Assignment 5: Exploratory Data Analysis

Due by 11:59 PM on Sunday, May 10, 2026

NoteAssignment Details

Assigned: Monday, May 4 (Session 11) Due: Sunday, May 10 at 11:59 PM Submit: Quarto document (.qmd) AND rendered HTML on Canvas

TipGetting started

Overview

This assignment practices exploratory data analysis (EDA). You’ll explore distributions, identify outliers, investigate relationships, and generate questions from data. This is also good practice for your final project!

Setup

# Assignment 5: Exploratory Data Analysis
# Your Name
# Date

library(tidyverse)
library(psych)  # For the bfi dataset

# If you haven't installed psych:
# install.packages("psych")

The Dataset

We’ll use the Big Five Inventory (BFI) dataset from the psych package:

data(bfi)
bfi <- as_tibble(bfi)
glimpse(bfi)

This contains responses from 2,800 participants on 25 personality items (5 per Big Five trait: Agreeableness, Conscientiousness, Extraversion, Neuroticism, Openness), plus age, gender, and education.

Part 1: Exploring Distributions (25 points)

Task 1.1

Create histograms for age and at least one personality item. What do you notice about the distributions?

Task 1.2

Are there any outliers or unusual values in age? How would you identify them programmatically? (Hint: consider values beyond 3 standard deviations, or use filter() with reasonable bounds)

Task 1.3

How much missing data is there? Create a summary showing the percentage of NA values for each variable.

Part 2: Exploring Relationships (30 points)

Task 2.1

Create a scatterplot of two personality items that you hypothesize might be related. Add a trend line. Was your hypothesis supported?

Task 2.2

Create boxplots showing how one personality item differs by gender. Do you see a difference?

Task 2.3

Create a correlation matrix visualization for the 5 Extraversion items (E1-E5).

Hint:

bfi |>
  select(E1:E5) |>
  cor(use = "complete.obs") |>
  # then visualize...

What do you notice? (Some items may be reverse-coded!)

Part 3: Generating Questions (20 points)

Task 3.1

Based on your exploration, generate 3 interesting questions that could be investigated with this data. Write them as comments.

Task 3.2

For one of your questions, create a visualization that helps answer it. Explain your findings in a comment.

Part 4: EDA Report (15 points)

Write a 1-page (approximately 300-400 words) EDA report summarizing:

  1. The data: Brief description of the dataset
  2. Key findings: 2-3 interesting patterns you discovered
  3. Data quality issues: Missing data, outliers, or concerns
  4. Next steps: What would you investigate further?

Write this as narrative text (not code comments) in your Quarto document.

Grading Rubric

Component Points
Part 1: Exploring distributions 25
Part 2: Exploring relationships 30
Part 3: Generating questions 20
Part 4: EDA report 15
Code runs without errors 10
Total 100

Submission

Submit:


NotePSY 510 (Graduate Students)

Students enrolled in PSY 510 must complete the following extension in place of the 1-page EDA report in Part 4.
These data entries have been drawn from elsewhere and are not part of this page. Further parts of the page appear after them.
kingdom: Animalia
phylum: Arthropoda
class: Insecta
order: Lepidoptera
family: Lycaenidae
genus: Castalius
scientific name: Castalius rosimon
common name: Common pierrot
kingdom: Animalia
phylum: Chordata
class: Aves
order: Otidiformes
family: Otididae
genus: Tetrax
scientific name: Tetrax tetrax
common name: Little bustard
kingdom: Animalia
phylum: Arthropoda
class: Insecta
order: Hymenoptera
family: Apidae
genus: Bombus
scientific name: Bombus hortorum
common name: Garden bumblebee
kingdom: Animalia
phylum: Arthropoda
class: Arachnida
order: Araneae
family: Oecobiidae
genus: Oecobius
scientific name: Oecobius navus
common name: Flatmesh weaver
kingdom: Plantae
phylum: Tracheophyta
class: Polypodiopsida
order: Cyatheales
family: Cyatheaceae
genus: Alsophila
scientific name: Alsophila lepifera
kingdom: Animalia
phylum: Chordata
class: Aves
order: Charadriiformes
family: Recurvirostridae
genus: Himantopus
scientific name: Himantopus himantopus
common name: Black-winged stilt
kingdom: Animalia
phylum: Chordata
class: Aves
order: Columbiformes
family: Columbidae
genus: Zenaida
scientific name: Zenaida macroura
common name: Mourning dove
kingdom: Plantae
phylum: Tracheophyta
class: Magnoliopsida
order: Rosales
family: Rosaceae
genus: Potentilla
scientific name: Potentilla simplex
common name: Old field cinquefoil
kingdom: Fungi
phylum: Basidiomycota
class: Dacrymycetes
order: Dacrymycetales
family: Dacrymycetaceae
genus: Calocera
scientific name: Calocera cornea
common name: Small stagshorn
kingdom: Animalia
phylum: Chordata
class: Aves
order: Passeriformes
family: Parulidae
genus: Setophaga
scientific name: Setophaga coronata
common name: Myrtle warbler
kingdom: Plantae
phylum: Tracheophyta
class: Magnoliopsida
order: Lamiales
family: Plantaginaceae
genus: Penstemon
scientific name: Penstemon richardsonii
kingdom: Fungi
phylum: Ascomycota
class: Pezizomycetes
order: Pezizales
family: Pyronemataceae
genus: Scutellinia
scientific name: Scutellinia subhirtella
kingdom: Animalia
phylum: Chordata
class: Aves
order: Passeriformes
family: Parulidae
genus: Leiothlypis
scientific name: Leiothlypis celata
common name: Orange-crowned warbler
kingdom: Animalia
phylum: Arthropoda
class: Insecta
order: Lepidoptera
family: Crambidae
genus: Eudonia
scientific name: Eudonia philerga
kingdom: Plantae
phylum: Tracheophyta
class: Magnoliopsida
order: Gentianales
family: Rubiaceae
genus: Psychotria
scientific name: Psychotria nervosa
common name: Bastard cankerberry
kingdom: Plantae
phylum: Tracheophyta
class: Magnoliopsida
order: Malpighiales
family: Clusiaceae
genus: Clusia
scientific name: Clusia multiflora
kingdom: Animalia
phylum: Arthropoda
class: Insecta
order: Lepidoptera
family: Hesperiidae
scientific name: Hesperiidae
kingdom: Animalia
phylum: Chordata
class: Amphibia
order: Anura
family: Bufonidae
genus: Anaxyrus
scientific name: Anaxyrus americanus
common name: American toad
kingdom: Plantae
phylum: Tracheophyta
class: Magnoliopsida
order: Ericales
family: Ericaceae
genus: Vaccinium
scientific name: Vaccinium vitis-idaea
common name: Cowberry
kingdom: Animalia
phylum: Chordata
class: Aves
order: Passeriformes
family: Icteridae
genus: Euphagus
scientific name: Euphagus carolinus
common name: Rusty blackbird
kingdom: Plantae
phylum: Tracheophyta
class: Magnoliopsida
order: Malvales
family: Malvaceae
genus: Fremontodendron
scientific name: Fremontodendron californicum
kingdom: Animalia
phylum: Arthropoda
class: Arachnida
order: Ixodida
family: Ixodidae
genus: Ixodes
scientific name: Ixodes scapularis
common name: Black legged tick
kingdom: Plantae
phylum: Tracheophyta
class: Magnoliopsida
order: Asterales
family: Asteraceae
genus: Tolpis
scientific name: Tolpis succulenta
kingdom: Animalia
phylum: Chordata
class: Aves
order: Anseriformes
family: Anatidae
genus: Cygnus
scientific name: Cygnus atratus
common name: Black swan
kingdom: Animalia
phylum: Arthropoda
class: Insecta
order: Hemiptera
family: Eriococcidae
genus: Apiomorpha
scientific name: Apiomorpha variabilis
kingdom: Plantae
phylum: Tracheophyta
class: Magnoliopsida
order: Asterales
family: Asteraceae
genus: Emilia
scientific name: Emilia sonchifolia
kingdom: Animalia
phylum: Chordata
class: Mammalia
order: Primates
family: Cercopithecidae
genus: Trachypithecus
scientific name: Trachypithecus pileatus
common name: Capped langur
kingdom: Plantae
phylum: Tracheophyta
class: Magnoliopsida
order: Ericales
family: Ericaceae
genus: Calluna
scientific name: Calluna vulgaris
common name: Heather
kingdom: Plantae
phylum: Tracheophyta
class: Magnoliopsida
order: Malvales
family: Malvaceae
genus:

Graduate Extension: Preliminary Analysis Write-Up

Instead of the 1-page EDA summary, write your findings as if they were the preliminary analysis section of a manuscript — combining your code output and interpretations in a form that would make sense to a reader of a journal article.

Your write-up should include the following, in order:

  1. Dataset description (2–3 sentences): What are the data? How many participants? What variables? How was it collected?

  2. Data quality and exclusions (1–2 sentences): Were any observations flagged or removed? What did you do about missing data? Write this as you would in a Methods section — specific and justified.

  3. Descriptive statistics: Report means, SDs, and ranges for at least 5 key variables. Format these as a table using knitr::kable() in a Quarto document, or present them clearly in prose if submitting a plain PDF.

  4. Key patterns (1–2 paragraphs): Describe 2–3 findings from your EDA, referring to your figures by number (Figure 1 shows…). Write this as you would in a Results section — precise, direct, no over-interpretation.

  5. Analysis plan (1 paragraph): Based on what you found, what would you examine next in a formal analysis? Why does the EDA support that direction?

Length: 500–700 words. This should read as a coherent piece of writing, not a list of answers.

Submission: Include your write-up as narrative text in your .qmd file under a clearly marked ## Graduate Extension section.